Existing machine learning methods typically assume consistency in how semantically equivalent information is encoded. However, the way information is recorded in databases differs across institutions and over time, often rendering potentially useful data obsolescent. To address this problem, we map database-specific representations of information to a shared set of semantic concepts, thus allowing models to be built from or transition across different databases. We demonstrate our method on machine learning models developed in a healthcare setting. In particular, we evaluate our method using two different intensive care unit (ICU) databases and on two clinically relevant tasks, in-hospital mortality and prolonged length of stay.
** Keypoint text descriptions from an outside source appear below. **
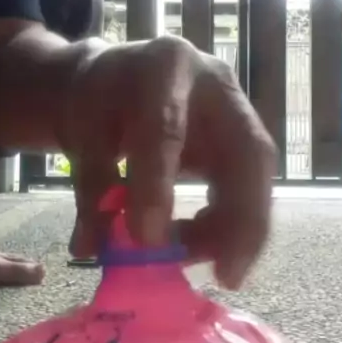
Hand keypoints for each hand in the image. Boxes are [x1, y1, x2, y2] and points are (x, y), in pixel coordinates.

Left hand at [62, 35, 275, 289]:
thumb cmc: (99, 103)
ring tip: (209, 266)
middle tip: (227, 275)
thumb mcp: (83, 133)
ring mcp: (237, 107)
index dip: (158, 185)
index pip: (165, 127)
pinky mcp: (243, 135)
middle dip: (241, 218)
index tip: (147, 242)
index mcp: (164, 66)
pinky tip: (203, 246)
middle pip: (246, 151)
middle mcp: (214, 81)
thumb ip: (91, 186)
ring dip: (241, 229)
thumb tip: (91, 249)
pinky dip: (233, 224)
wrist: (116, 78)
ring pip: (258, 172)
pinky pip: (251, 184)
For both outcomes, a feature representation mapping EHR-specific events to a shared set of clinical concepts yields better results than using EHR-specific events alone.

Jen Gong is a Ph.D. candidate in Electrical Engineering and Computer Science at MIT working with Professor John Guttag in CSAIL's Data Driven Inference group. Her research focuses on transfer learning and multi-modal learning methods for improving clinical decision-making aids. In particular, her research looks at how different modalities of health care data (e.g., unstructured clinical notes, physiological time-series) and auxiliary sources (e.g., data from similar patient populations, expert-encoded ontologies) can be leveraged to improve risk models for adverse clinical outcomes.

Tristan Naumann is a Ph.D. candidate in Electrical Engineering and Computer Science at MIT working with Professor Peter Szolovits in CSAIL's Clinical Decision Making group. His research includes exploring relationships in complex, unstructured healthcare data using natural language processing and unsupervised learning techniques. He has been an organizer for workshops and datathon events, which bring together participants with diverse backgrounds in order to address biomedical and clinical questions in a manner that is reliable and reproducible.